### [Exercise A]
List every person whom the letter names with the title "Lord" or "Lady".
### [Exercise B]
Reproduce the part of the letter starting with "Lord Carlisle talked" and going on through "his public duties.".

Lord Carlisle talked of coming here for a day or two, but then I was not allowed to see anybody. I wish you would tell him with my love how much I should like to see him at any time, when he can leave his family and his public duties.

Lady Grey kindly came here on Saturday, and is gone back to-day, and I had a visit from the Ellesmeres last week, for which I had been anxiously looking, as I was obliged once to put them off, and I wanted much to see her. She is looking very thin, and is much depressed; but still it always does me good to be with her, and to see such a well-regulated Christian heart as hers. The second day she talked constantly of her boy,[557] and as it was her own volunteering I hope the exertion may have done her good. Lord E. is particularly well. The suddenness of the poor boy’s death preys on her, and much as your sister has witnessed of pain and illness, I still think that it is the sudden grief which breaks the heart-strings. It is the difference between the avalanche which crushes and the stream which swells gradually and has time to find its level. But perhaps every one that is tried finds the readiest excuse for their own especial want of resignation.

My health does not improve. They say the last attack a fortnight ago was gout in the stomach. I trust God will spare me a recurrence of such suffering, for I am grown very cowardly; but, at all events, every medical precaution has now been taken, and I am not anxious as to the result, though shamefully afraid of pain.

God bless you. Yours affectionately,

E. EDEN.

Miss Eden to Lady Theresa Lewis.

[VILLETTE], BROADSTAIRS, 1851.

### [Given entries]
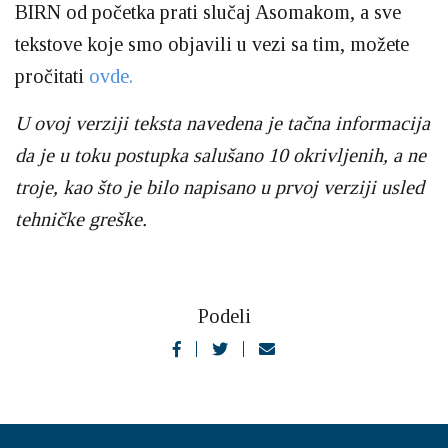
BIRN od početka prati slučaj Asomakom, a sve
tekstove koje smo objavili u vezi sa tim, možete
pročitati
ovde.
U ovoj verziji teksta navedena je tačna informacija
da je u toku postupka salušano 10 okrivljenih, a ne
troje, kao što je bilo napisano u prvoj verziji usled
tehničke greške.
Podeli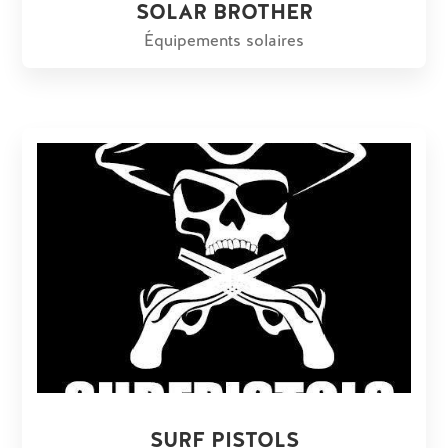
SOLAR BROTHER
Équipements solaires
SURF PISTOLS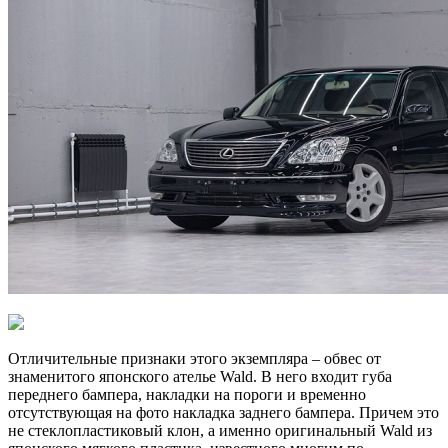
Отличительные признаки этого экземпляра – обвес от
знаменитого японского ателье Wald. В него входит губа
переднего бампера, накладки на пороги и временно
отсутствующая на фото накладка заднего бампера. Причем это
не стеклопластиковый клон, а именно оригинальный Wald из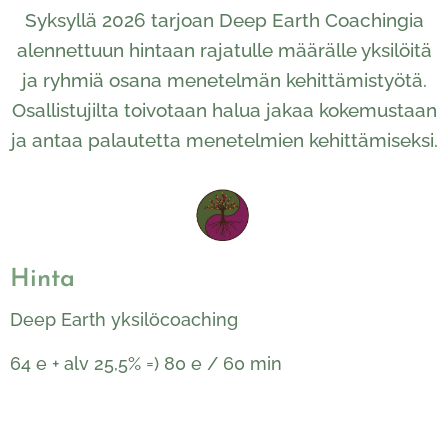
Syksyllä 2026 tarjoan Deep Earth Coachingia
alennettuun hintaan rajatulle määrälle yksilöitä
ja ryhmiä osana menetelmän kehittämistyötä.
Osallistujilta toivotaan halua jakaa kokemustaan
ja antaa palautetta menetelmien kehittämiseksi.
Hinta
Deep Earth yksilöcoaching
64 e + alv 25,5% =) 80 e / 60 min
1. tapaaminen 30 + 60 min (sis. maksuton info)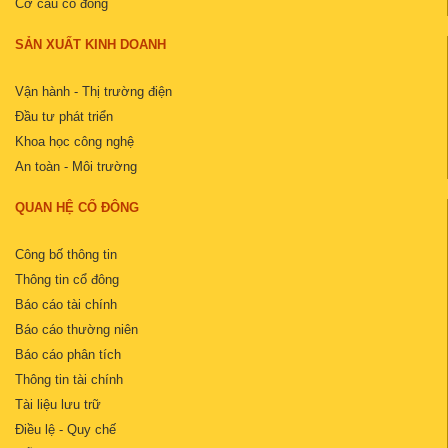
Cơ cấu cổ đông
SẢN XUẤT KINH DOANH
Vận hành - Thị trường điện
Đầu tư phát triển
Khoa học công nghệ
An toàn - Môi trường
QUAN HỆ CỔ ĐÔNG
Công bố thông tin
Thông tin cổ đông
Báo cáo tài chính
Báo cáo thường niên
Báo cáo phân tích
Thông tin tài chính
Tài liệu lưu trữ
Điều lệ - Quy chế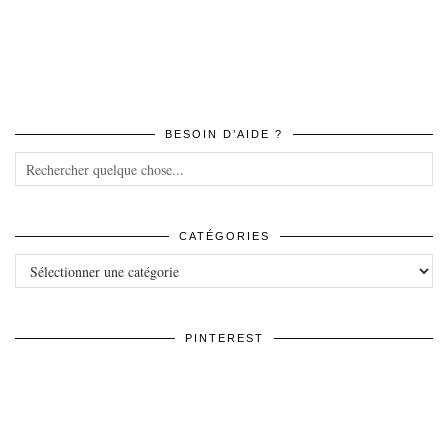
BESOIN D’AIDE ?
CATÉGORIES
Catégories
PINTEREST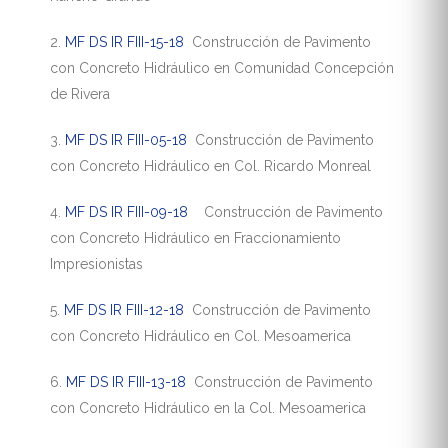
2.
MF DS IR FIII-15-18
Construcción de Pavimento
con Concreto Hidráulico en Comunidad Concepción
de Rivera
3.
MF DS IR FIII-05-18
Construcción de Pavimento
con Concreto Hidráulico en Col. Ricardo Monreal
4.
MF DS IR FIII-09-18
Construcción de Pavimento
con Concreto Hidráulico en Fraccionamiento
Impresionistas
5.
MF DS IR FIII-12-18
Construcción de Pavimento
con Concreto Hidráulico en Col. Mesoamerica
6.
MF DS IR FIII-13-18
Construcción de Pavimento
con Concreto Hidráulico en la Col. Mesoamerica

### [Expected output A]
Lord Carlisle, Lady Grey, Lord E., Lady Theresa Lewis

### [Expected output B]
Lord Carlisle talked of coming here for a day or two, but then I was not allowed to see anybody. I wish you would tell him with my love how much I should like to see him at any time, when he can leave his family and his public duties.